LYME DISEASE Lyme disease is an infectious disease caused by Borrellia burgdorferi bacteria, which is transmitted to humans by the bite of ticks that carry the bacteria. Usually, the tick must be attached for 36 to 48 hours before the bacteria can be transmitted to humans. Lyme disease is not transmissible between people, by other animals, or through food. Birds, small mammals and deer carry B. burgdorferi infected ticks but are immune to disease. Lyme disease is the most common disease spread by ticks in the Northern Hemisphere, most frequently occurs in the spring and early summer when tick nymphs are most active, and is primarily localized to specific regions of the US (see map).

The most effective way to prevent Lyme disease is to avoid tick bites particular during “Lyme Season”, spring and early summer. Preventive measures include wearing long pants, long-sleeve shirts, socks and head covering when outside, using DEET insect repellent, avoiding areas likely to harbor ticks, checking for ticks daily, bathing promptly after potential exposure, clearing brush and leaf litter, monitoring household pets for ticks, and applying lawn pesticide each spring. Ticks, if found, can be removed using tweezers taking care to avoid twisting or crushing the body of the tick or removing the head from the tick’s body. Alternatively, the tick may be killed first by using a product to rapidly freeze the tick to prevent it from injecting bacteria into the skin prior to removing.

Early signs and symptoms of Lyme disease include fever, chills, headache, stiff neck, fatigue, aching muscles and joints, and swollen lymph glands. A rash termed erythema migrans (EM) occurs in 70% to 80% of cases within 3 to 30 days at the site of the initiating tick bite, may grow to a foot or more in diameter, may clear as it grows to produce a characteristic “bulls-eye” appearance, and while warm to the touch, is seldom painful (see figure for example EM rashes). You should seek medical attention if you observe any of these symptoms following a tick bite, or live in a Lyme disease area, or have recently traveled in a Lyme disease area (see map above).

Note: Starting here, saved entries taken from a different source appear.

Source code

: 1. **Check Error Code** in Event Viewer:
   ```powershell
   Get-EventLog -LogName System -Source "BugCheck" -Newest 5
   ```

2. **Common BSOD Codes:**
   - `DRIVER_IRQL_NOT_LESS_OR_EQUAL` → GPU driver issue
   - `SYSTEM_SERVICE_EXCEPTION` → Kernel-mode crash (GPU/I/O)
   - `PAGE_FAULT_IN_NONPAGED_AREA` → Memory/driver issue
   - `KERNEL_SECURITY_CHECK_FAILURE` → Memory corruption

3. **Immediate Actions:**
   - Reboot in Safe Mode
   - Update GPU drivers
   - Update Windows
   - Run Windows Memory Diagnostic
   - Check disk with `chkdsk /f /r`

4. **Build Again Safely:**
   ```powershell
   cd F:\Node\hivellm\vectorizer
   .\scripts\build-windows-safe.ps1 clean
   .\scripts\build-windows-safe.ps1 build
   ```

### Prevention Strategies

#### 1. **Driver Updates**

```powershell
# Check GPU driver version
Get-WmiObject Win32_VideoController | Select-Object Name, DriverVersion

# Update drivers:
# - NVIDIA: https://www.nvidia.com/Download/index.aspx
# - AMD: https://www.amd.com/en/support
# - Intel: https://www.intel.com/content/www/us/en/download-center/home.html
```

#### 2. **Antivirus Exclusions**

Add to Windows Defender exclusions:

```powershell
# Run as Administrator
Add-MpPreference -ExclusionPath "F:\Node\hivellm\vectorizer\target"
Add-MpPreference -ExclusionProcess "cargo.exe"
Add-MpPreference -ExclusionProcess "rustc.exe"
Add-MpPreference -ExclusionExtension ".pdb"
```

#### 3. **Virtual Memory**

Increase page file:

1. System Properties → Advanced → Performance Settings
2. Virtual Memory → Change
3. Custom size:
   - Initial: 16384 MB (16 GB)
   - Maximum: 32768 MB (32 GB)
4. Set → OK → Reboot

Patients treated early in the disease with appropriate antibiotics usually recover rapidly and experience no Lyme-associated sequelae. Effective antibiotics are readily available, inexpensive, and well-tolerated. However, if untreated or inadequately treated, early Lyme disease may transit to serious debilitating chronic disease manifesting severe headaches, EM rashes on other areas of the body, severe joint pain and swelling, particularly the knees and other large joints (“Lyme Arthritis”), loss of muscle tone or droop on one or both sides of the face, intermittent pain in tendons, muscles, joints, and bones, heart palpitations or an irregular heart beat (“Lyme Carditis”), episodic dizziness or shortness of breath, inflammation of the brain and spinal cord, nerve pain, shooting pains, numbness, or tingling in the hands or feet, problems with short-term memory. Early treatment is critical to avoiding these devastating sequelae and early diagnosis is essential to administration of appropriate early treatment.